眼結核とは
眼結核で最も頻度が高いのはぶどう膜炎とされる。頻度は高くないが、常に原因として考える必要がある。治療は抗結核薬を用いるが、場合によってはステロイド全身投与を行う必要がある。
眼結核の具体的な眼所見
頻度として高いのは結核性ぶどう膜炎であり、一般に粟粒結核、結核腫、網膜血管炎の3病型に分類され、豚脂様KPsや虹彩・隅角結節を伴う肉芽腫性ぶどう膜炎や汎ぶどう膜炎を伴うこともある。
1.脈絡膜粟粒結核
粟粒結核患者において結核菌が脈絡膜に播種した状態である。眼底所見は網膜下レベルに約1/2~1乳頭径大の黄白色の円形病巣が散在する。

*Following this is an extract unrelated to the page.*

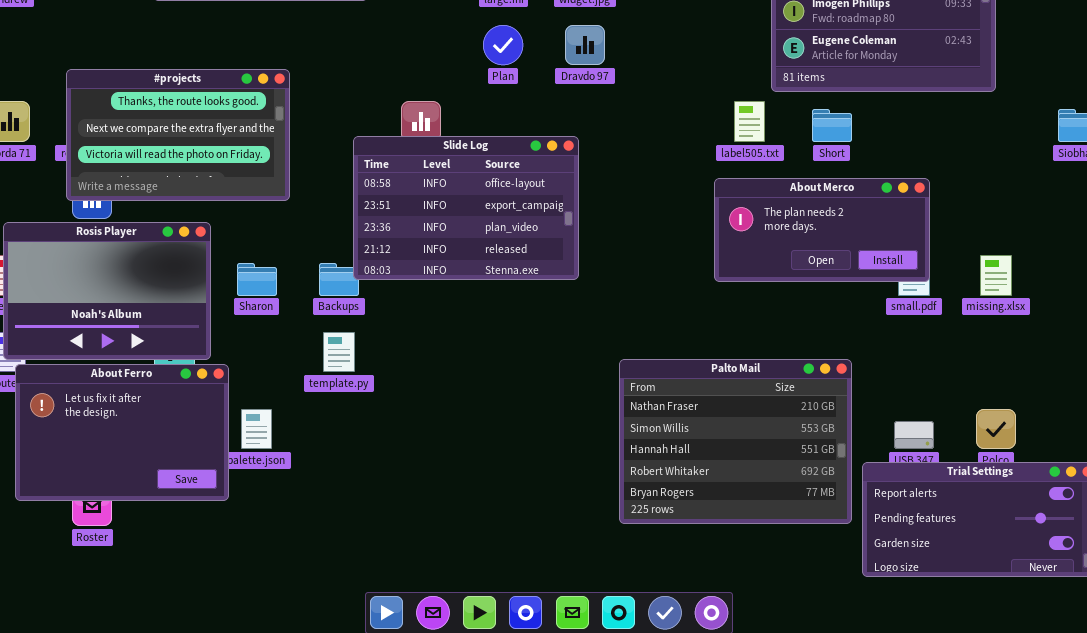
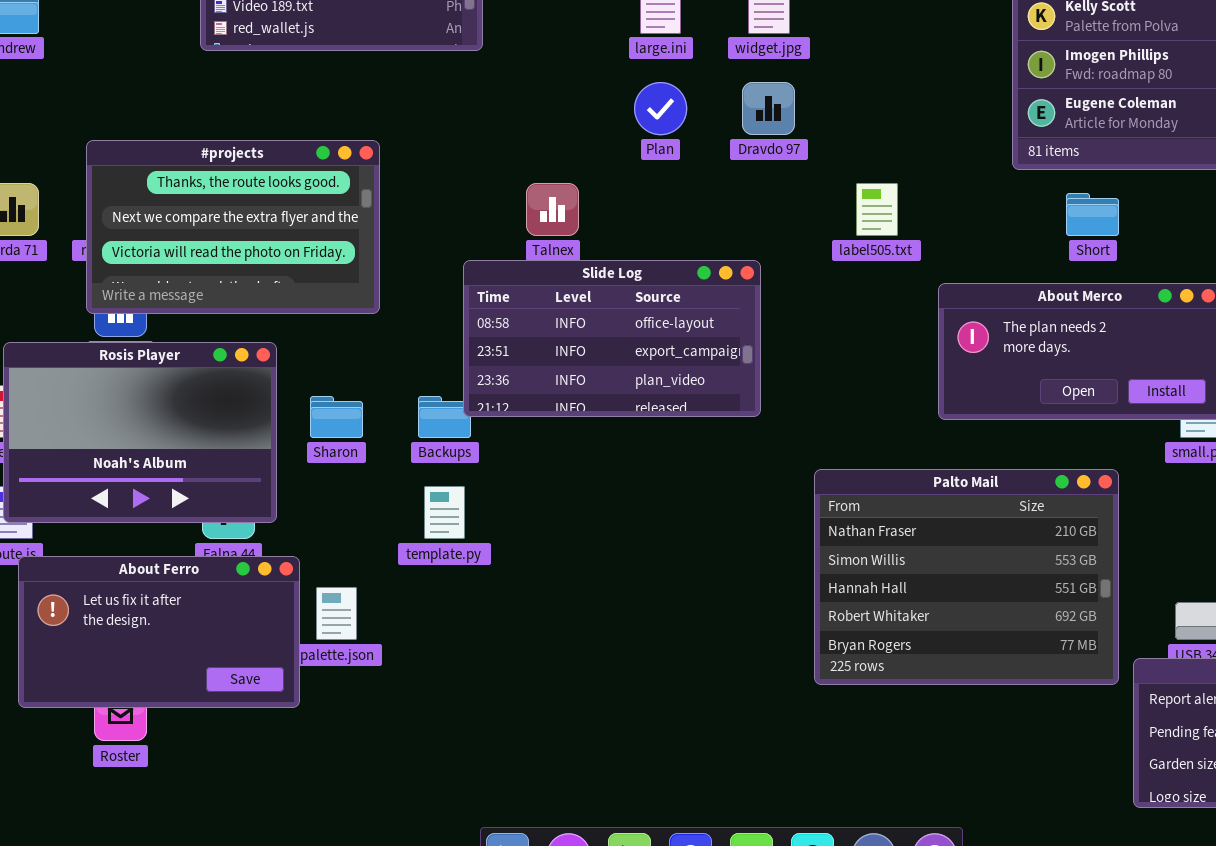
label505.txt: [734,101,765,142] -> [856,183,898,236], moved
Slide Log: [353,136,579,280] -> [463,260,761,417], resized
Palto Mail: [619,359,852,524] -> [814,469,1119,685], moved
About Ferro: [15,364,229,501] -> [18,556,300,708], resized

通常は両眼性で、前房や硝子体中に炎症所見を伴うことがある。フルオレセイン蛍光眼底造影(FA)では初期は低蛍光あるいは過蛍光を呈し、後期で蛍光漏出を伴う。インドシアニングリーン蛍光眼底造影(IA)では、初期から低蛍光を示す。
2.脈絡膜結核腫
後極部の網膜下に白から黄色の数乳頭径大の隆起した、孤立または多発する病巣で、滲出性網膜剥離、網膜下出血、網膜血管炎などを伴うこともある。通常は片眼性で、前房や硝子体中に炎症所見を伴わない。
3.網膜血管炎
通常は閉塞性網膜血管炎であり、網膜静脈の白鞘化とその血管周囲に放射状に網膜出血を伴うことが多い。黄斑耳側に好発し、網膜動脈周囲炎を伴うことがある。フルオレセイン蛍光眼底造影(FA)では網膜血管壁の組織染色および蛍光漏出、その周囲の網膜無血管野を呈する。
4.角膜実質炎
角膜実質炎とは
結核菌のアレルギー反応で生じると考えられている疾患で、角膜実質炎の約2%程度とされる。角膜周辺部での実質深層における浸潤が生じるが、角膜上皮は侵されない。片眼性が多い。炎症が強いときには虹彩炎や毛様体炎を併発する。
角膜実質炎の診断
結核性の場合、下記の問診・検査が有用である。
- 結核の既往
- 喀痰培養による結核菌の証明
- 胸部画像診断
- ツベルクリン反応陽性
- 梅毒検査陰性
- BCGの既往があればクオンティフェロンTB-2G(QFT)をチェック
角膜実質炎の治療
治療はステロイドの点眼や内服で消炎を図る。
結核菌感染から眼結核発症までの流れ
結核菌は飛沫感染により肺胞に感染後一度は治癒する。その後、結核菌が再活性化し肺結核が発症する。さらに、この感染巣からリンパ・血行性に進展して眼結核を含む肺外結核が発症する。